Sweden’s chief epidemiologist and the architect of its light-touch approach to the coronavirus has acknowledged that the country has had too many deaths from Covid-19 and should have done more to curb the spread of the virus.
Anders Tegnell, who has previously criticised other countries’ strict lockdowns as not sustainable in the long run, told Swedish Radio on Wednesday that there was “quite obviously a potential for improvement in what we have done” in Sweden.
Asked whether too many people in Sweden had died, he replied: “Yes, absolutely,” adding that the country would have to consider in the future whether there had been a way of preventing such a high toll.
The country’s death rate per capita was the highest in the world over the seven days to 2 June, figures suggest. This week the Swedish government, bowing to opposition pressure, promised to set up a commission to look into its Covid-19 strategy.
“If we were to encounter the same disease again knowing exactly what we know about it today, I think we would settle on doing something in between what Sweden did and what the rest of the world has done,” Tegnell said. It would be “good to know exactly what to shut down to curb the spread of infection better”, he added.
According to the scientific online publication Ourworldindata.com, the number of Covid-19 deaths per capita in Sweden was the highest in the world in a rolling seven-day average to 2 June. The country’s rate of 5.29 deaths per million inhabitants a day was well above the UK’s 4.48.
Relying on its citizens’ sense of civic duty, Sweden closed schools for all over-16s and banned gatherings of more than 50, but only asked – rather than ordered – people to avoid non-essential travel and not to go out if they were elderly or ill. Shops, restaurants and gyms have remained open.
Although there are signs that public opinion is starting to shift, polls have shown a large majority of Swedes support and have generally complied with the government’s less coercive strategy, which is in stark contrast to the mandatory lockdowns imposed by many countries, including Sweden’s Nordic neighbours.
But the policy, which Tegnell has said was aimed not at achieving herd immunity but at slowing the spread of the virus enough for health services to cope, has been increasingly and heavily criticised by many Swedish experts.
Sweden’s 4,468 fatalities from Covid-19 represent a death toll of 449 per million inhabitants, compared with 45 in Norway, 100 in Denmark and 58 in Finland. Its per-million tally remains lower than the corresponding figures of 555, 581 and 593 in Italy, Spain and the UK respectively.

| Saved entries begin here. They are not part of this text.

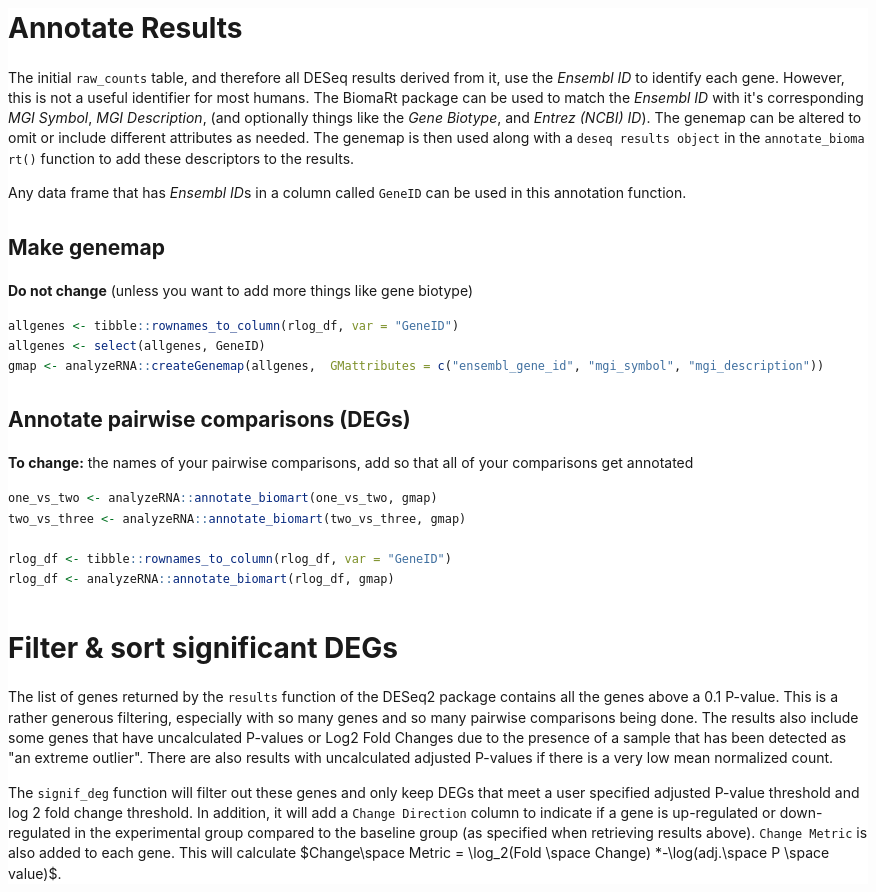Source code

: # Annotate Results

The initial `raw_counts` table, and therefore all DESeq results derived from it, use the *Ensembl ID* to identify each gene.
However, this is not a useful identifier for most humans.
The BiomaRt package can be used to match the *Ensembl ID* with it's corresponding *MGI Symbol*, *MGI Description*, (and optionally things like the *Gene Biotype*, and *Entrez (NCBI) ID*).
The genemap can be altered to omit or include different attributes as needed.
The genemap is then used along with a `deseq results object` in the `annotate_biomart()` function to add these descriptors to the results.

Any data frame that has *Ensembl ID*s in a column called `GeneID` can be used in this annotation function.

## Make genemap

**Do not change** (unless you want to add more things like gene biotype)


```r
allgenes <- tibble::rownames_to_column(rlog_df, var = "GeneID")
allgenes <- select(allgenes, GeneID)
gmap <- analyzeRNA::createGenemap(allgenes,  GMattributes = c("ensembl_gene_id", "mgi_symbol", "mgi_description"))
```

## Annotate pairwise comparisons (DEGs)

**To change:** the names of your pairwise comparisons, add so that all of your comparisons get annotated


```r
one_vs_two <- analyzeRNA::annotate_biomart(one_vs_two, gmap) 
two_vs_three <- analyzeRNA::annotate_biomart(two_vs_three, gmap) 

rlog_df <- tibble::rownames_to_column(rlog_df, var = "GeneID")
rlog_df <- analyzeRNA::annotate_biomart(rlog_df, gmap)
```

# Filter & sort significant DEGs

The list of genes returned by the `results` function of the DESeq2 package contains all the genes above a 0.1 P-value.
This is a rather generous filtering, especially with so many genes and so many pairwise comparisons being done.
The results also include some genes that have uncalculated P-values or Log2 Fold Changes due to the presence of a sample that has been detected as "an extreme outlier".
There are also results with uncalculated adjusted P-values if there is a very low mean normalized count.

The `signif_deg` function will filter out these genes and only keep DEGs that meet a user specified adjusted P-value threshold and log 2 fold change threshold.
In addition, it will add a `Change Direction` column to indicate if a gene is up-regulated or down-regulated in the experimental group compared to the baseline group (as specified when retrieving results above).
`Change Metric` is also added to each gene.
This will calculate $Change\space Metric = \log_2(Fold \space Change) *-\log(adj.\space P \space value)$.
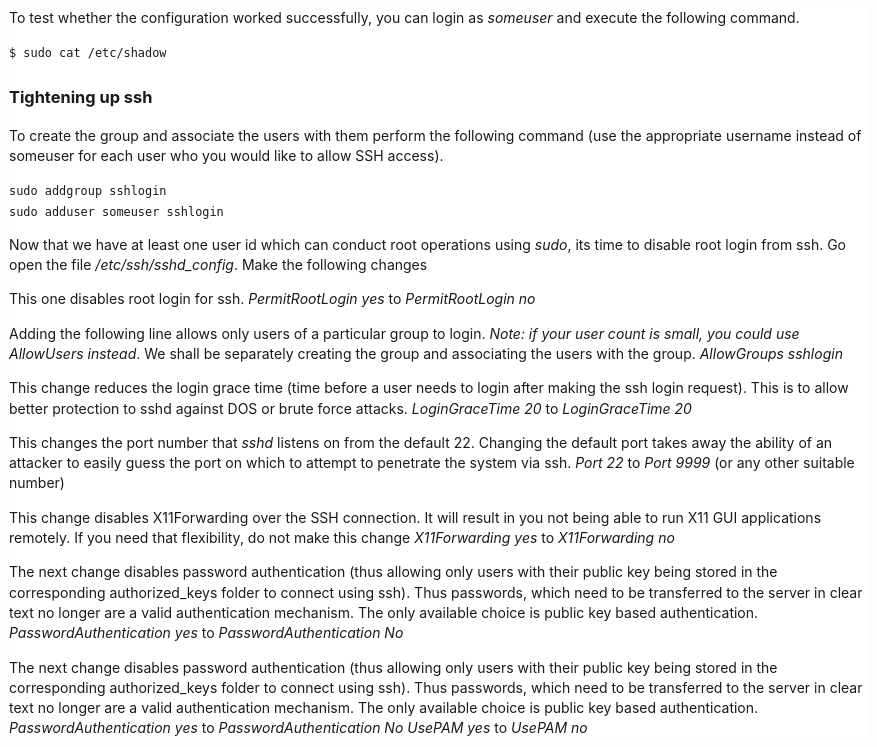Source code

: To test whether the configuration worked successfully, you can login as _someuser_ and execute the following command.



```
$ sudo cat /etc/shadow
```





###  Tightening up ssh 


To create the group and associate the users with them perform the following command (use the appropriate username instead of someuser for each user who you would like to allow SSH access).


```
sudo addgroup sshlogin
sudo adduser someuser sshlogin
```



Now that we have at least one user id which can conduct root operations using _sudo_, its time to disable root login from ssh. Go open the file _/etc/ssh/sshd_config_. Make the following changes

This one disables root login for ssh.
_PermitRootLogin yes_ to _PermitRootLogin no_

Adding the following line allows only users of a particular group to login. _Note: if your user count is small, you could use _AllowUsers_ instead_. We shall be separately creating the group and associating the users with the group.
_AllowGroups sshlogin_

This change reduces the login grace time (time before a user needs to login after making the ssh login request). This is to allow better protection to sshd against DOS or brute force attacks.
_LoginGraceTime 20_ to _LoginGraceTime 20_

This changes the port number that _sshd_ listens on from the default 22. Changing the default port takes away the ability of an attacker to easily guess the port on which to attempt to penetrate the system via ssh.
_Port 22_ to _Port 9999_ (or any other suitable number) 

This change disables X11Forwarding over the SSH connection. It will result in you not being able to run X11 GUI applications remotely. If you need that flexibility, do not make this change
_X11Forwarding yes_ to _X11Forwarding no_

The next change disables password authentication (thus allowing only users with their public key being stored in the corresponding authorized_keys folder to connect using ssh). Thus passwords, which need to be transferred to the server in clear text no longer are a valid authentication mechanism. The only available choice is public key based authentication.
_PasswordAuthentication yes_ to _PasswordAuthentication No_

The next change disables password authentication (thus allowing only users with their public key being stored in the corresponding authorized_keys folder to connect using ssh). Thus passwords, which need to be transferred to the server in clear text no longer are a valid authentication mechanism. The only available choice is public key based authentication.
_PasswordAuthentication yes_ to _PasswordAuthentication No_
_UsePAM yes_ to _UsePAM no_
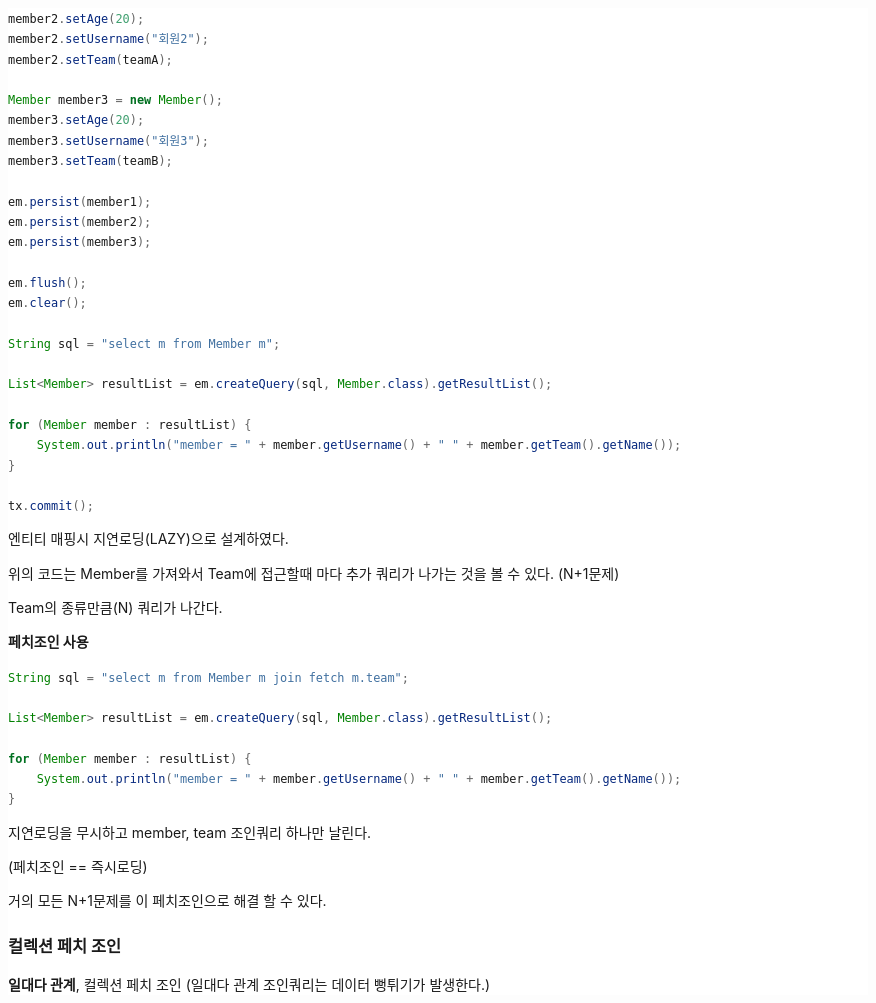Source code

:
 ```java
member2.setAge(20);
member2.setUsername("회원2");
member2.setTeam(teamA);

Member member3 = new Member();
member3.setAge(20);
member3.setUsername("회원3");
member3.setTeam(teamB);

em.persist(member1);
em.persist(member2);
em.persist(member3);

em.flush();
em.clear();

String sql = "select m from Member m";

List<Member> resultList = em.createQuery(sql, Member.class).getResultList();

for (Member member : resultList) {
    System.out.println("member = " + member.getUsername() + " " + member.getTeam().getName());
}

tx.commit();
```

엔티티 매핑시 지연로딩(LAZY)으로 설계하였다.

위의 코드는 Member를 가져와서 Team에 접근할때 마다 추가 쿼리가 나가는 것을 볼 수 있다. (N+1문제)

Team의 종류만큼(N) 쿼리가 나간다.

**페치조인 사용**

```java
String sql = "select m from Member m join fetch m.team";

List<Member> resultList = em.createQuery(sql, Member.class).getResultList();

for (Member member : resultList) {
    System.out.println("member = " + member.getUsername() + " " + member.getTeam().getName());
}
```

지연로딩을 무시하고 member, team 조인쿼리 하나만 날린다.

(페치조인 == 즉시로딩)

거의 모든 N+1문제를 이 페치조인으로 해결 할 수 있다.

### 컬렉션 페치 조인

**일대다 관계**, 컬렉션 페치 조인 (일대다 관계 조인쿼리는 데이터 뻥튀기가 발생한다.)

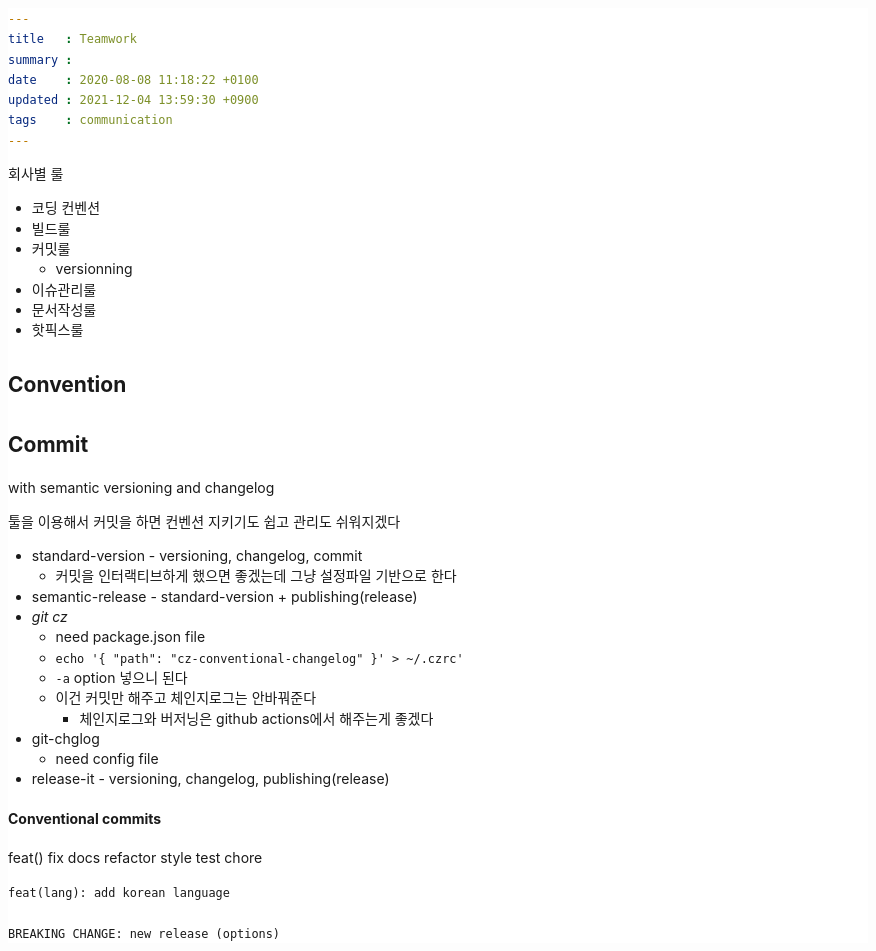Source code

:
 ```yaml
---
title   : Teamwork
summary :
date    : 2020-08-08 11:18:22 +0100
updated : 2021-12-04 13:59:30 +0900
tags    : communication
---
```


회사별 룰
- 코딩 컨벤션
- 빌드룰
- 커밋룰
    - versionning
- 이슈관리룰
- 문서작성룰
- 핫픽스룰

## Convention
## Commit
with semantic versioning
     and changelog

툴을 이용해서 커밋을 하면 컨벤션 지키기도 쉽고 관리도 쉬워지겠다
- standard-version - versioning, changelog, commit
    - 커밋을 인터랙티브하게 했으면 좋겠는데 그냥 설정파일 기반으로 한다
- semantic-release - standard-version + publishing(release)
- *git cz*
    - need package.json file
    - `echo '{ "path": "cz-conventional-changelog" }' > ~/.czrc'`
    - `-a` option 넣으니 된다
    - 이건 커밋만 해주고 체인지로그는 안바꿔준다
        - 체인지로그와 버저닝은 github actions에서 해주는게 좋겠다
- git-chglog
    - need config file
- release-it - versioning, changelog, publishing(release)

#### Conventional commits
feat()
fix
docs
refactor
style
test
chore

```
feat(lang): add korean language

BREAKING CHANGE: new release (options)
```
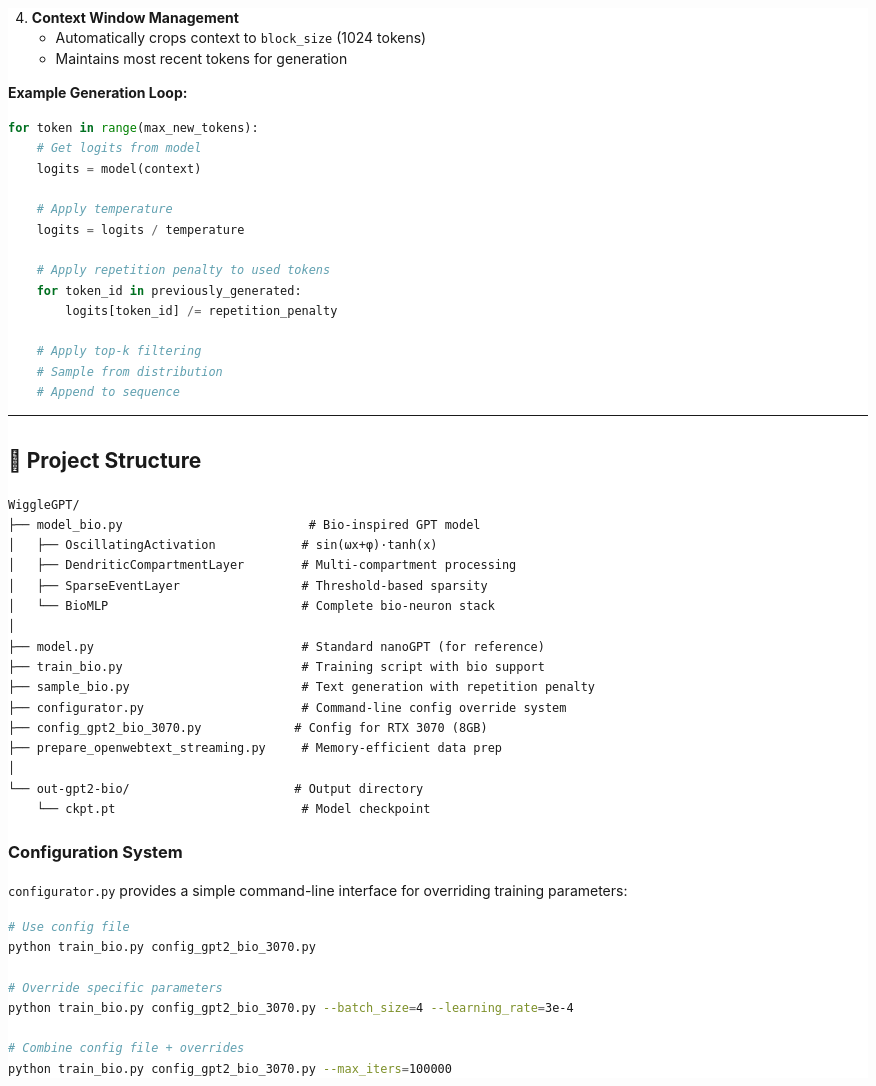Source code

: 4. **Context Window Management**
   - Automatically crops context to `block_size` (1024 tokens)
   - Maintains most recent tokens for generation

**Example Generation Loop:**
```python
for token in range(max_new_tokens):
    # Get logits from model
    logits = model(context)
    
    # Apply temperature
    logits = logits / temperature
    
    # Apply repetition penalty to used tokens
    for token_id in previously_generated:
        logits[token_id] /= repetition_penalty
    
    # Apply top-k filtering
    # Sample from distribution
    # Append to sequence
```

---

## 📁 Project Structure

```
WiggleGPT/
├── model_bio.py                          # Bio-inspired GPT model
│   ├── OscillatingActivation            # sin(ωx+φ)·tanh(x)
│   ├── DendriticCompartmentLayer        # Multi-compartment processing
│   ├── SparseEventLayer                 # Threshold-based sparsity
│   └── BioMLP                           # Complete bio-neuron stack
│
├── model.py                             # Standard nanoGPT (for reference)
├── train_bio.py                         # Training script with bio support
├── sample_bio.py                        # Text generation with repetition penalty
├── configurator.py                      # Command-line config override system
├── config_gpt2_bio_3070.py             # Config for RTX 3070 (8GB)
├── prepare_openwebtext_streaming.py     # Memory-efficient data prep
│
└── out-gpt2-bio/                       # Output directory
    └── ckpt.pt                          # Model checkpoint
```

### Configuration System

`configurator.py` provides a simple command-line interface for overriding training parameters:

```bash
# Use config file
python train_bio.py config_gpt2_bio_3070.py

# Override specific parameters
python train_bio.py config_gpt2_bio_3070.py --batch_size=4 --learning_rate=3e-4

# Combine config file + overrides
python train_bio.py config_gpt2_bio_3070.py --max_iters=100000
```
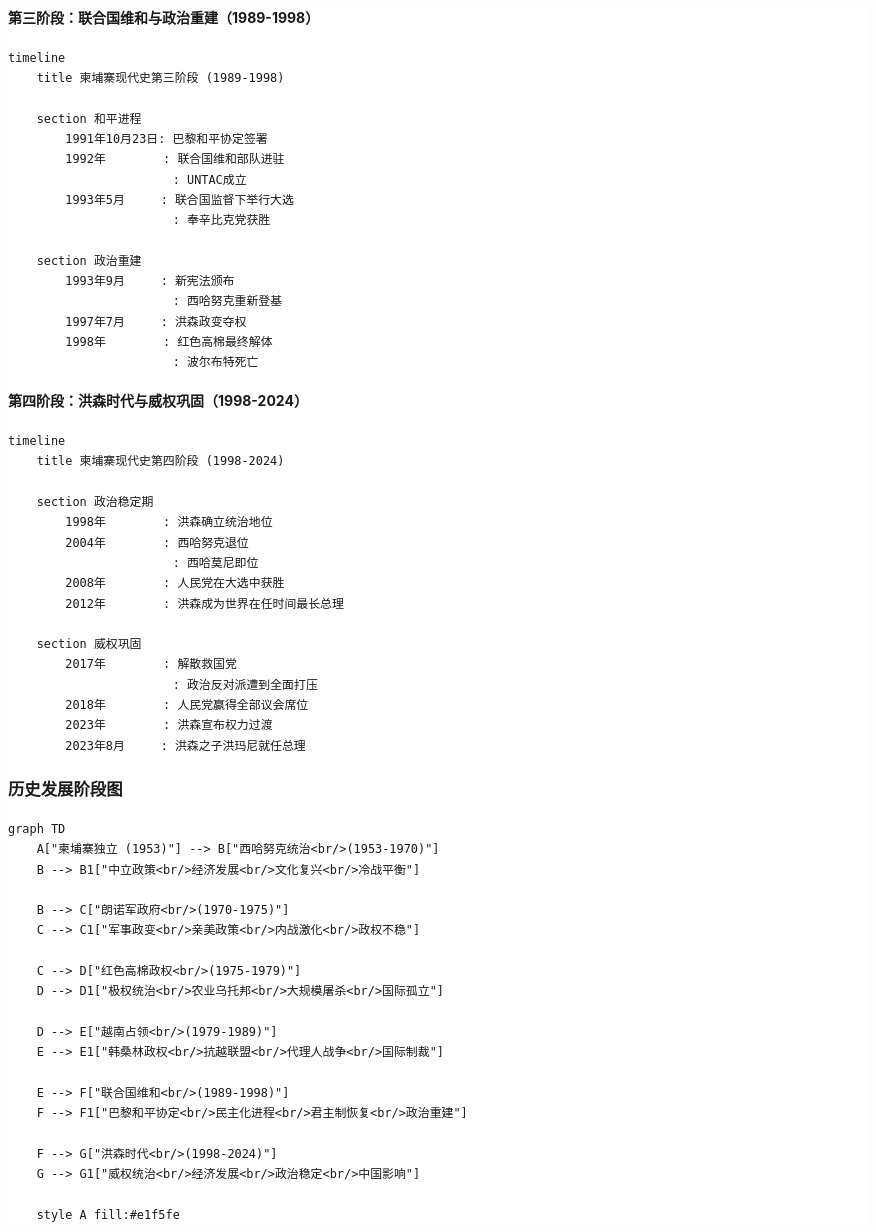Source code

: #### 第三阶段：联合国维和与政治重建（1989-1998）

```mermaid
timeline
    title 柬埔寨现代史第三阶段 (1989-1998)
    
    section 和平进程
        1991年10月23日: 巴黎和平协定签署
        1992年        : 联合国维和部队进驻
                       : UNTAC成立
        1993年5月     : 联合国监督下举行大选
                       : 奉辛比克党获胜
    
    section 政治重建
        1993年9月     : 新宪法颁布
                       : 西哈努克重新登基
        1997年7月     : 洪森政变夺权
        1998年        : 红色高棉最终解体
                       : 波尔布特死亡
```

#### 第四阶段：洪森时代与威权巩固（1998-2024）

```mermaid
timeline
    title 柬埔寨现代史第四阶段 (1998-2024)
    
    section 政治稳定期
        1998年        : 洪森确立统治地位
        2004年        : 西哈努克退位
                       : 西哈莫尼即位
        2008年        : 人民党在大选中获胜
        2012年        : 洪森成为世界在任时间最长总理
    
    section 威权巩固
        2017年        : 解散救国党
                       : 政治反对派遭到全面打压
        2018年        : 人民党赢得全部议会席位
        2023年        : 洪森宣布权力过渡
        2023年8月     : 洪森之子洪玛尼就任总理
```

### 历史发展阶段图

```mermaid
graph TD
    A["柬埔寨独立 (1953)"] --> B["西哈努克统治<br/>(1953-1970)"]
    B --> B1["中立政策<br/>经济发展<br/>文化复兴<br/>冷战平衡"]
    
    B --> C["朗诺军政府<br/>(1970-1975)"]
    C --> C1["军事政变<br/>亲美政策<br/>内战激化<br/>政权不稳"]
    
    C --> D["红色高棉政权<br/>(1975-1979)"]
    D --> D1["极权统治<br/>农业乌托邦<br/>大规模屠杀<br/>国际孤立"]
    
    D --> E["越南占领<br/>(1979-1989)"]
    E --> E1["韩桑林政权<br/>抗越联盟<br/>代理人战争<br/>国际制裁"]
    
    E --> F["联合国维和<br/>(1989-1998)"]
    F --> F1["巴黎和平协定<br/>民主化进程<br/>君主制恢复<br/>政治重建"]
    
    F --> G["洪森时代<br/>(1998-2024)"]
    G --> G1["威权统治<br/>经济发展<br/>政治稳定<br/>中国影响"]
    
    style A fill:#e1f5fe
```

Norway and Denmark announced last week that they were dropping mutual border controls but would provisionally exclude Sweden from a Nordic “travel bubble” because of its much higher coronavirus infection rate.
Tegnell told Swedish Radio it was not clear yet exactly what the country should have done differently, or whether the restrictions it did impose should have been introduced simultaneously rather than step by step.
“Other countries started with a lot of measures all at once. The problem with that is that you don’t really know which of the measures you have taken is most effective,” he said, adding that conclusions would have to be drawn about “what else, besides what we did, you could do without imposing a total shutdown.”
Despite the stated goal of protecting the nation’s elderly people, Sweden’s strategy has been particularly catastrophic for this age group, with roughly half the country’s deaths so far occurring in care homes.
Annike Linde, Tegnell’s predecessor as chief epidemiologist from 2005 to 2013, said last week that she had initially backed the country’s strategy, but had begun to reassess her view as the virus swept through the elderly population.
“There was no strategy at all for the elderly, I now understand,” Linde told the Swedish state broadcaster. “I do not understand how they can stand and say the level of preparedness was good, when in fact it was lousy.”
She said another key mistake was to assume that the coronavirus would behave like seasonal flu. “It does not behave like the flu at all,” she said. “It spreads more slowly and has a longer incubation time. This makes it more difficult to detect, and to build immunity in the population.”
Sweden would have done better to follow its Nordic neighbours, close its borders and invest in testing and tracking to a far greater extent, she said.
A study last month found that only 7.3% of Stockholm’s inhabitants had developed Covid-19 antibodies by the end of April.